Multifunctional nanocomposite active packaging materials: Immobilization of quercetin, lactoferrin, and chitosan nanofiber particles in gelatin films

Abstract

The design and fabrication of multifunctional films from natural materials is a major focus of modern packaging research with the aim of creating smart, active, and/or biodegradable packaging. In this study, multifunctional films were created by embedding different kinds of functional nanoparticles into a gelatin-based film prepared by a casting method. The nanoparticles were prepared by crosslinking cationic chitosan nanofibers using anionic sodium tripolyphosphate ions. In some cases, quercetin, lactoferrin, or both were incorporated into these nanoparticles. The nanoparticles were mixed with the hot gelatin solution prior to casting. The appearance, light-screening, water vapor barrier, thermal, mechanical, antimicrobial, antioxidant, and biodegradability/composting characteristics of the nanoparticle-loaded films were then characterized. Dynamic light scattering showed that the size, polydispersity, and charge of the functional nanoparticles depended on their composition. The spectroscopic analysis identified the importance of electrostatic and hydrogen bonds in film formation.
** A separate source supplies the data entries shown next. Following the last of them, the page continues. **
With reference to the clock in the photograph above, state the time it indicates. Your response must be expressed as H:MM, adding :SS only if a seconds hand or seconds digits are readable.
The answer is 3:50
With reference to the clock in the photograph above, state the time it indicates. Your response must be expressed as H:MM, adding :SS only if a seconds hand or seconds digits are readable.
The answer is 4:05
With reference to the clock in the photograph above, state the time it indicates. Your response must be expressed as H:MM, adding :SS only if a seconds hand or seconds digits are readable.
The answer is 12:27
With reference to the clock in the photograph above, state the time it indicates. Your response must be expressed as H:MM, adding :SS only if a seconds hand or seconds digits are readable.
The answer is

Incorporation of the functional nanoparticles into the gelatin films improved their optical, mechanical, barrier, and preservative properties. For instance, the incorporation of quercetin increased the ability of the films to screen UV-light, whereas the incorporation of both lactoferrin and quercetin increased the antimicrobial and antioxidant properties of the films. Finally, the films were shown to have good biodegradability/composting under environmental conditions, which is important for reducing the negative environmental impacts caused by synthetic packaging.